Çanakkale Tabip Odası olarak, yukarıdaki gerekçelerle bu bölgede yapılacak altın madenciliği işletmeciliğinin yaratacağı çevre ve insan sağlığı sorunlarının, beklenen ekonomik getirisiyle karşılaştırıldığında tahmin edilemeyecek kadar fazla olduğunu düşünmekteyiz.
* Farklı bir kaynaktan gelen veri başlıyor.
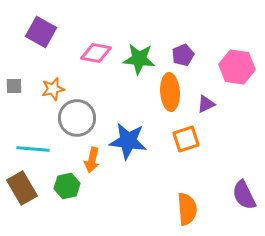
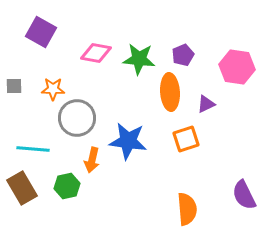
orange star: rotated 15 degrees clockwise
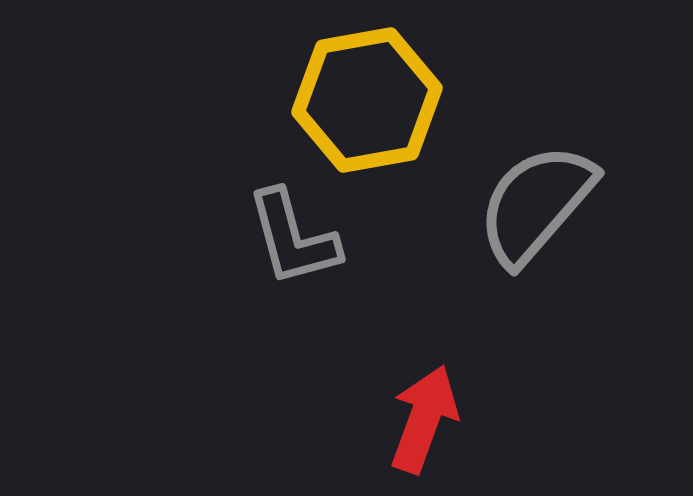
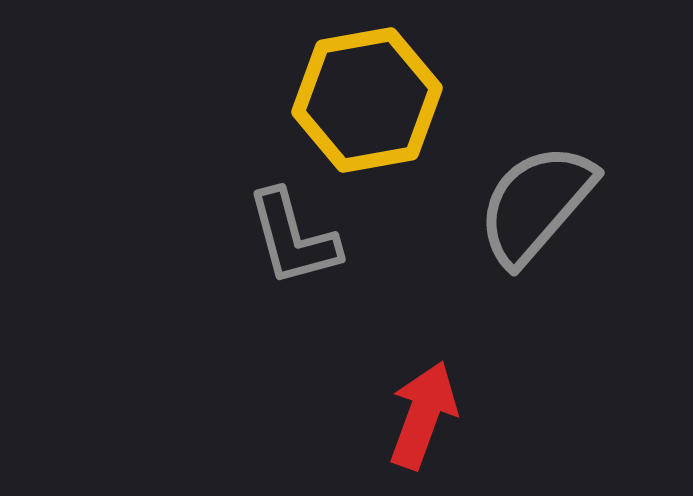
red arrow: moved 1 px left, 4 px up
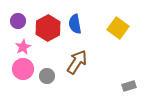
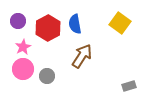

En önemlisi de yaratılacak bu çevre sorunlarının geri dönüşümsüz olmasıdır” demiştik.  Son aylarda ve özellikle dün, yöremizdeki yaşam hakkı ve yaşam alanları savunucusu yurttaşlarımızı, İnsan Hakları Evrensel Bildirgesi, Haklar Sözleşmesi ve Anayasamızdan aldıkları güçle sergiledikleri haklı mücadelelerinden dolayı kutluyor ve teşekkür ediyoruz.   Bu haklı mücadelede, Çanakkale Tabip Odası olarak kamu adına mesleki sorumluluğumuz gereği yapacaklarımız ile beraber, ayrıca yurttaş sorumluluğumuzla sonuna kadar yöre halkının ve Çanakkale halkının yanında yer alacağız” dedi.